Amor de mãe para toda vida

A farmacêutica Ednilza e Débora Guedes vivem uma história de amor de mãe e filha que se fortaleceu após a descoberta da doença da filha aos 13 anos

Que amor de mãe é infinito e supera todas as dificuldades não é nenhuma novidade. Mas o diferencial está nas mais diversas formas de expressar esse amor incondicional. Afinal, qual é a mãe que não dedica todas as horas de sua vida ao seu rebento e ao menor sinal de que ele pode estar em perigo, move o céu e a terra, para ajudá-lo. É o caso da farmacêutica bioquímica Ednilza Guedes, 49, suplente do Conselho Federal de Farmácia (CFF), que ao descobrir que a filha Débora, aos 13 anos de idade, era portadora de diabetes tipo 1, teve que mudar a rotina de vida dela.

Segundo Ednilza, a notícia que chegou quando a filha estava na adolescência, ao primeiro momento deixou completamente sem chão. “Os sintomas como emagrecimento, infecção urinária, e um nível de diabetes acima de 500mg/dl com cetoacidose (nível extremamente perigoso para quem contrai a doença), foram comprovados e ela foi internada na no Centro de Tratamento Intensivo (CTI). Naquele momento não sabia qual era o rumo da minha vida, pois sendo da área de saúde me perguntava porque estava passando por essa prova”, contou.

Os valores de glicemia considerados normais, após jejum de oito horas, são de 70 a 99 mg/dl. Para os médicos, valores acima de 126 mg/dl indicam uma suspeita de diabetes, exigindo a realização de exames mais específicos, dentre os quais a curva glicêmica (teste de tolerância a glicose ). No entanto, valores 20% acima de 126 mg/dl são suficientes para se afirmar que uma pessoa é diabética.

A farmacêutica bioquímica pensou em desistir de tudo que fazia como profissional, inclusive do laboratório que havia acabado de montar, mas o amor de mãe falou mais alto. “Muitas reportagens, estudos, seminários nos mostram que os diabéticos podem ter uma vida normal, e concordo plenamente, só que no cotidiano a prática não é tão simples assim”, comentou.

Cinco anos

Hoje, Ednilza mantém uma rotina quase normal com a filha, que hoje tem 18 anos, utilizando e cumprindo a dosagem de insulina que a jovem precisa tomar. Ela também relata que a filha tem uma rotina “policiada” durante 24 horas. “Ao acordar, a Débora tem que medir a dosagem de insulina, e isso se repete por mais duas vezes ao dia ou mais. Quando o nível da diabetes sobe, ela precisa tomar a dose de insulina. Além disso, temos uma atenção redobrada com a alimentação”, contou Ednilza.
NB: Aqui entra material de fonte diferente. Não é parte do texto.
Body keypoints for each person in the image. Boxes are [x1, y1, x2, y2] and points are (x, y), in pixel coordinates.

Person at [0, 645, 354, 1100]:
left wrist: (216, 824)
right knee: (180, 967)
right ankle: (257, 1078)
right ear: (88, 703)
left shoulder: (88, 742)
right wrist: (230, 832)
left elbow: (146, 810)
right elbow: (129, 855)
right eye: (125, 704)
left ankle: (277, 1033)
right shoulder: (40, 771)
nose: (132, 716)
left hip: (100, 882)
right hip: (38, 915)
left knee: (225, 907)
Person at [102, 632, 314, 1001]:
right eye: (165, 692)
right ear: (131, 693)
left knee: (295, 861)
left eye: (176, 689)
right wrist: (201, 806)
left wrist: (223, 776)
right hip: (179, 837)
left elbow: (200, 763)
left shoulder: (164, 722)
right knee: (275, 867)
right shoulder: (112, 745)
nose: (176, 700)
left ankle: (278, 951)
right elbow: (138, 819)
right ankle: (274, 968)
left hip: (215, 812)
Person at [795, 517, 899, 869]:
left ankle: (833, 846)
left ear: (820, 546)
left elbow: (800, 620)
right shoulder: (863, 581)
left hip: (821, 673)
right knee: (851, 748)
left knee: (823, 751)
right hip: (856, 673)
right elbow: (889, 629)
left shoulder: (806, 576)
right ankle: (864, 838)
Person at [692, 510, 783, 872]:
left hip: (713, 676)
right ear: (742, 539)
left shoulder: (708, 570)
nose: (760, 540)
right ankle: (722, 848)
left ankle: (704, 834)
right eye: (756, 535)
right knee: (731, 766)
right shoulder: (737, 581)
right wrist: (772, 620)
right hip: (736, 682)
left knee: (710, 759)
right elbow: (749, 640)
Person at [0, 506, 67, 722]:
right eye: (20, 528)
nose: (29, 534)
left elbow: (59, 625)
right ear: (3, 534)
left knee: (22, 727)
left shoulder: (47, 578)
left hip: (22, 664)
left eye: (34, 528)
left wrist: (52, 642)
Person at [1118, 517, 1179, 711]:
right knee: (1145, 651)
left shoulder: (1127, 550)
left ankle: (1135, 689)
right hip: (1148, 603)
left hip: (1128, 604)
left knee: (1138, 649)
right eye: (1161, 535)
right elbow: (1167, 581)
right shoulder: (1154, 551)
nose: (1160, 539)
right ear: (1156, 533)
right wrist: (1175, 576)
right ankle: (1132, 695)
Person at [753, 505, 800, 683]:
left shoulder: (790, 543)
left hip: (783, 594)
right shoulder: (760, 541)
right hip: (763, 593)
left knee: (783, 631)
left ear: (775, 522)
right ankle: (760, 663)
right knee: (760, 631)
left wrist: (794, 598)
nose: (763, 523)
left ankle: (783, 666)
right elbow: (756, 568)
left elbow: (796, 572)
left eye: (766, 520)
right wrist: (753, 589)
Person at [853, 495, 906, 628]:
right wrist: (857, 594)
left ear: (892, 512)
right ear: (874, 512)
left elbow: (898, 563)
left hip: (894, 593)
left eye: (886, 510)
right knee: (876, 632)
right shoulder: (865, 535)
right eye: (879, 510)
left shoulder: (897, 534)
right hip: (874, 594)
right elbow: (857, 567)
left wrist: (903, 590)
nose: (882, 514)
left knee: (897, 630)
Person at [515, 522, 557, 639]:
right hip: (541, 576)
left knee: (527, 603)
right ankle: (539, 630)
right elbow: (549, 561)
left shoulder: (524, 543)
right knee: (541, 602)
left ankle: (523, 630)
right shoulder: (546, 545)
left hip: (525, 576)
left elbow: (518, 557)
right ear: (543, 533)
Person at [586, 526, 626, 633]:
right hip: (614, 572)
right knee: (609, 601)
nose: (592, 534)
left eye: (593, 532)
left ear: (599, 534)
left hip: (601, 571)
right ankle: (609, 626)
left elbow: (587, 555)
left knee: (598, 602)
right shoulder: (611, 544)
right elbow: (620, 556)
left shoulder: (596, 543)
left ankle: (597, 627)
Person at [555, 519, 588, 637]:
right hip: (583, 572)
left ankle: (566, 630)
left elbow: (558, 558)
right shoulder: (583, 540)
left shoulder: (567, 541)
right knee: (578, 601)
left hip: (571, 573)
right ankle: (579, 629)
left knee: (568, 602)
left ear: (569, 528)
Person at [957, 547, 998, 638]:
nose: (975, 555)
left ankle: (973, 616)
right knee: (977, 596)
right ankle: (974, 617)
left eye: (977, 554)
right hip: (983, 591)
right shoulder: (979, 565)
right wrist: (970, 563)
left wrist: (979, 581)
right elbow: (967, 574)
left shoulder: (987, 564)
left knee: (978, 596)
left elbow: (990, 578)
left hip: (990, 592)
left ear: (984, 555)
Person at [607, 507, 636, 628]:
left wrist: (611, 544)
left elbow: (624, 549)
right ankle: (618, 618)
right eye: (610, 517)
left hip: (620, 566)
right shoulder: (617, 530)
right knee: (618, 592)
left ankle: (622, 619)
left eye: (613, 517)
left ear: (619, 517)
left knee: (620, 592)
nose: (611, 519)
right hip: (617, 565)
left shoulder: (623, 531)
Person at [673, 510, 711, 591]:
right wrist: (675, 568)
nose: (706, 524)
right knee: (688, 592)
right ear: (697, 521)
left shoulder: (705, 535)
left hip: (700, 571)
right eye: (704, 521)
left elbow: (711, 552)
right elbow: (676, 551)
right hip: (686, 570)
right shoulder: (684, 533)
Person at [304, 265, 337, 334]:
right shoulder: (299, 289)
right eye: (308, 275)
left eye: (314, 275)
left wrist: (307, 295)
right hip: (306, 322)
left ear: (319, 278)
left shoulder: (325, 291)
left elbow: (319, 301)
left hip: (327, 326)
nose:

A grande expectativa da farmacêutica, agora, é a tão esperada chegada da bomba de infusão de insulina em Manaus. O equipamento está em fase de compra pelo Sistema Único de Saúde (SUS). “Será mais uma conquista para melhor controle da insulina e maior qualidade no seu tratamento”, avaliou. O aparelho eletrônico do tamanho de um celular é ligado ao corpo por um cateter com uma agulha flexível na ponta. A agulha é inserida na região subcutânea do abdômen, braço ou da coxa, e deve ser substituída a cada dois ou três dias. “Cada vez que o corpo da Débora necessitar da insulina, vai liberar automaticamente, sem muitas agulhadas”, completou.

Sem palavras para tanto amor

Para a universitária Débora Guedes, não existem palavras para descrever o amor dela pela mãe. “Minha mãe é meu céu, meu chão, minha vida, meu tudo. Ela me deu a vida quando fui gerada e continua doando todos seus momentos para me manter viva e feliz. O que eu vou dizer se não que a amo incondicionalmente”.

Ednilza conta que faz e faria tudo outra vez, mas revela que ainda tem um sonho para transformar a vida da filha e de todas as pessoas que tem diabetes: que seja descoberta a cura da doença. “O presente de Deus mais especial que eu poderia receber seria a cura para a doença da Débora para que ela pudesse ter uma vida normal. Hoje ela se policia 24 horas para que a diabetes não se agrave”, desabafou a mãe da jovem.